Ils mettent l’accent sur le contrôle aux frontières et l’endiguement des afflux

(Bruxelles, le 24 septembre 2015) – Le sommet du 23 septembre rassemblant les dirigeants de l’Union européenne s’est concentré sur les manières d’endiguer le flux de demandeurs d’asile au lieu de penser à établir des stratégies de réponse humaine et responsable à la crise qui se tient à ses frontières, a déclaré Human Rights Watch aujourd’hui.

« À écouter les dirigeants de l’Union européenne, on pourrait presque penser qu’il n’y a pas de crise de réfugiés », a expliqué Judith Sunderland, directrice adjointe de la division Europe et Asie centrale au sein de Human Rights Watch. « Au lieu de mesures collectives audacieuses pour remplir les obligations de l’Union européenne vis-à-vis des réfugiés, l’ordre du jour était tourné vers le renforcement des frontières dans le but d’empêcher les migrants d’avancer et de renvoyer ceux qui tentent de passer. »

Au bout de sept heures, le sommet a débouché sur une déclaration de deux pages faisant allusion à l’application complète du Régime d’asile européen commun, ensemble de lois obligatoires établissant des procédures harmonisées, des taux de reconnaissance et des conditions d’accueil. Or la réalité est toute autre : c’est la loterie pour les demandeurs d’asile venus chercher la protection de l’Union européenne à cause d’écarts importants entre les critères et les conditions, a expliqué Human Rights Watch.

Au lieu de traiter ces questions, la déclaration propose des « orientations » vers des « décisions opérationnelles » pour les réunions suivantes et se concentre principalement sur le renforcement des frontières externes, sur la limitation des arrivées et sur l’accélération des retours. Elle suggère de travailler ardemment avec les pays africains pour gérer la migration irrégulière et de renforcer les contrôles aux frontières extérieures de l’Union européenne en offrant des ressources supplémentaires à Frontex, agence européenne de gestion des frontières extérieures, à Europol, office européen de police, et à l’EASO, Bureau européen d’appui en matière d’asile.

La déclaration envisage également d’accroître l’aide aux pays des Balkans occidentaux, désormais principal couloir de transit des demandeurs d’asile et des migrants, afin de gérer les flux de réfugiés. Bénéficiant de l’appui général, la Commission européenne a proposé d’établir une liste des pays européens « sûrs » pour favoriser un retour rapide des demandeurs d’asile provenant des pays des Balkans occidentaux. Elle n’a toutefois pas pensé à suggérer une liste de pays non sûrs, tels que la Syrie et l’Irak, qui simplifierait et accélérerait les procédures de reconnaissance des besoins de protection des migrants venus de ces pays. La Hongrie a déclaré que la Serbie était un « pays tiers sûr » pour les demandeurs d’asile venus d’ailleurs, bien qu’elle n’ait pas été capable de gérer les flux existants, même temporairement.
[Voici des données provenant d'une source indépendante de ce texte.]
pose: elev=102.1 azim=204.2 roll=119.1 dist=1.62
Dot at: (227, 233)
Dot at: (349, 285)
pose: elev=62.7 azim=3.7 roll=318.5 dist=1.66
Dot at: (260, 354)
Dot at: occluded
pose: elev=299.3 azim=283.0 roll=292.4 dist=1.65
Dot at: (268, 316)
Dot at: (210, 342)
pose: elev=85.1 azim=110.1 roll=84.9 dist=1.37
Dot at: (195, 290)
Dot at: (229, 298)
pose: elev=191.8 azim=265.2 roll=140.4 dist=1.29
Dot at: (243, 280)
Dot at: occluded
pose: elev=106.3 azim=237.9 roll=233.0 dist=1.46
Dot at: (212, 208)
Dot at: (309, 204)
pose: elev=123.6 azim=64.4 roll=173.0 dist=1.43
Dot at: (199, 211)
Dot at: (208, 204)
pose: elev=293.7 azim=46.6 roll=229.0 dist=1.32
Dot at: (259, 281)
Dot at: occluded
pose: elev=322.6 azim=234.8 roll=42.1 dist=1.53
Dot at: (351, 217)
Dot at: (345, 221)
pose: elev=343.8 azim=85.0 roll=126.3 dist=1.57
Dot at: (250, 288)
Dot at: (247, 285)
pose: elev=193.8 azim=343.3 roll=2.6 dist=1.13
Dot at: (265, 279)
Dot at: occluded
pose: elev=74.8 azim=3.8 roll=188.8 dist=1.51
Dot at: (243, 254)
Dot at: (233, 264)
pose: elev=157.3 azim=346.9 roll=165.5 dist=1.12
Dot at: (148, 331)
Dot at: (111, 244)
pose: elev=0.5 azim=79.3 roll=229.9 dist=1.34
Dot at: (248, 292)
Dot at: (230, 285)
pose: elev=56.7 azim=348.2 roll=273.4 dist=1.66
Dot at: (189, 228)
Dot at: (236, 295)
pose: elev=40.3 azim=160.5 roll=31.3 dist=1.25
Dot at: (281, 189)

Les dirigeants de l’Union européenne ont accepté d’aider intensément l’aAgence des Nations unies pour les réfugiés (UNHCR), le Programme alimentaire mondial et d’autres organismes, ainsi que les pays accueillant de grands nombres de réfugiés syriens. Ils se sont aussi engagés à fournir un milliard d’euros aux agences des Nations unies et aux organisations humanitaires.

« L’apport d’une aide supplémentaire pour contribuer à l’amélioration de la vie des réfugiés en dehors de l’Union européenne est précieux et ces agences doivent recevoir cet argent rapidement », a ajouté Judith Sunderland. « Mais rien ne saurait remplacer la garantie que ceux qui atteignent l’Union européenne soient traités humainement et reçoivent la protection dont ils ont besoin, ou l’expansion des voies sûres et légales pour entrer dans l’Union. »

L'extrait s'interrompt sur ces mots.